■ TEXT PASSAGE
Europe is at the crossroads. Of course, whenever we speak about Europe or transatlantic relations, we are always at the crossroads, but it’s at a crossroad on four major issues. The next 18 months will be decisive to know whether Europe will choose the right direction or not.
First, the good news. Not everything is going wrong in Europe. Not everything is going wrong, and you have mentioned budget. Well, earlier this week in arriving in Washington, I was relatively modest on what we have achieved on the EU budget. But after having met as early as yesterday the House Appropriations Committee and the House Budget Committee, I am a bit less modest. We have a very small budget, but a highly effective decision-making process. Our counterparts have a huge budget and a highly-effective non-decision-making process.
First choice, first issue to be addressed, to be tackled, the completion of the monetary union. The monetary union has been decided, as you know, 20 years ago with the Maastricht Treaty, year ’92. It starts actually in ‘99 and the eurozone has experienced a lot of crisis and has withstood the worst storms in the last three years. We knew from the beginning that different nations with their very sizable national budgets choosing to have the same currency needed to organize into one single financial market, to have the same rules on banking, on lending, on borrowing to ensure the free movement of capital, a level playing field among all of financial operators, be it bankers or insurers or shadow banking, et cetera, and also that they needed to coordinate their national fiscal policies. We knew that. But politics being politics, democracy being democracy, we resort to the courageous and bold measures only if there are no other means to come out of a crisis.
But due to the crisis in the last three years we have complemented all our procedures. We have set up a new fund, a kind of European monetary fund, the so-called European Stabilization Mechanism. We managed to bail out the most indebted member states. We reinforced our fiscal discipline with a new treaty, the name of which is the Fiscal Compact Treaty. We set up a new institution, a summit of the eurozone. Now we are in the process of setting up an interparliamentary conference of the eurozone. The first meeting should take place in mid-October. Due to the crisis, we have checked that the eurozone is unbreakable. The eurozone is unbreakable. If there are financiers in the room, don’t bet on the break-up of the eurozone. It won’t happen. Why? Because when you pool your national currencies into one single currency, it is exactly as if you were making an omelet. Maybe, you don’t digest it, but you cannot take the eggs back.

■ EXTRACTED DATA
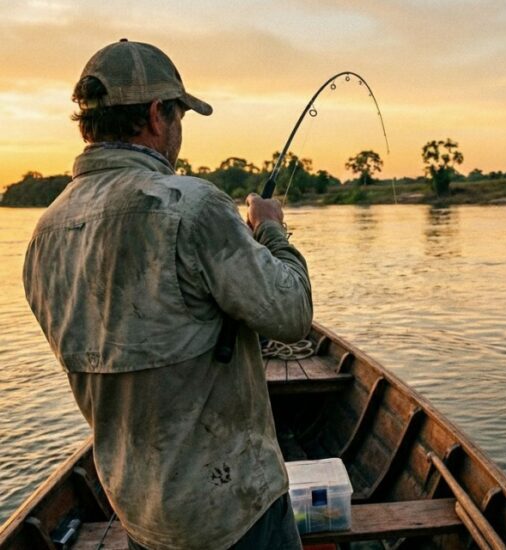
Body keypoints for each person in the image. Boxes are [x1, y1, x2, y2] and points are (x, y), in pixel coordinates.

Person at [23, 39, 312, 550]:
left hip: (140, 514)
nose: (179, 130)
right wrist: (269, 230)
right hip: (234, 513)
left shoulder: (44, 234)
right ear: (158, 114)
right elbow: (291, 314)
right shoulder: (193, 206)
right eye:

■ STUDY QUESTIONS
1. In the speech on Europe, what treaty reinforced fiscal discipline?
2. Repeat the part of the speech on Europe starting with "Europe is at" and going on through "highly-effective non-decision-making process.".
The entries have no connection to the speech on Europe.

■ PROBLEM SOLUTIONS
1. The Fiscal Compact Treaty.

2.
Europe is at the crossroads. Of course, whenever we speak about Europe or transatlantic relations, we are always at the crossroads, but it’s at a crossroad on four major issues. The next 18 months will be decisive to know whether Europe will choose the right direction or not.
First, the good news. Not everything is going wrong in Europe. Not everything is going wrong, and you have mentioned budget. Well, earlier this week in arriving in Washington, I was relatively modest on what we have achieved on the EU budget. But after having met as early as yesterday the House Appropriations Committee and the House Budget Committee, I am a bit less modest. We have a very small budget, but a highly effective decision-making process. Our counterparts have a huge budget and a highly-effective non-decision-making process.